In June 2021, the 10th campaign of the MOOSE network took place on board the oceanographic vessel Thalassa of the French Oceanographic Fleet (FOF), which left from the port of La Seyne-sur-Mer. The north-western Mediterranean basin was criss-crossed for 24 days, resulting in 125 observation stations and the maintenance of 4 moorings.


Part of the scientific crew aboard the 10th oceanographic campaign © MOOSE

Real-time and delayed-time data streams are accumulating decade after decade. They are essential to facilitate the validation of operational oceanographic models and to enable analysis and forecasting.
The establishment of scenarios of climate and ecosystem evolution in the Mediterranean is the key to exploring the future evolution of the Mediterranean in the face of climate change and anthropogenic pressures.
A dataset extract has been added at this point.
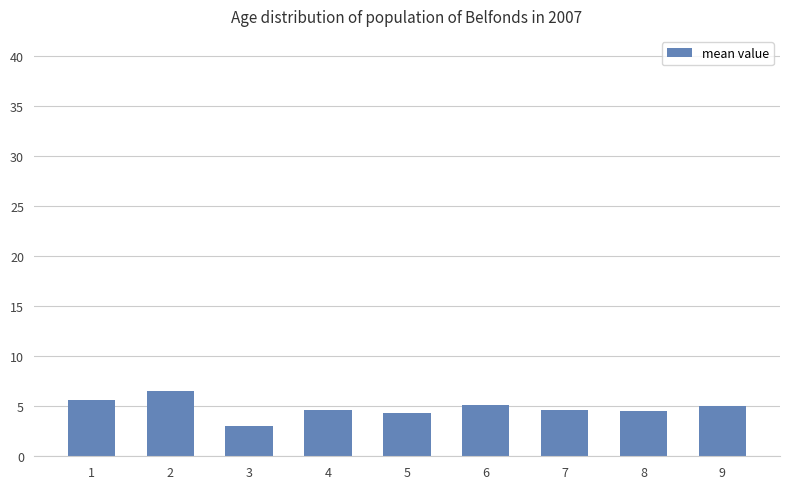

Where does the data first go above 4?

1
In the long term, solutions must be found for the adaptation and resilience of human populations and marine species.


Recovery of a Bio-Argo profiling float during the 10th campaign © Laurent COPPOLA

As part of a European cooperation approach, the MOOSE project largely shares its scientific purposes with similar observatories deployed in Spain, Italy and Greece. The coordination of these observatories at the European level and their extension to other key areas such as the South and East of the Mediterranean Basin are the challenges of the future in order to have data allowing a global vision of the Mediterranean.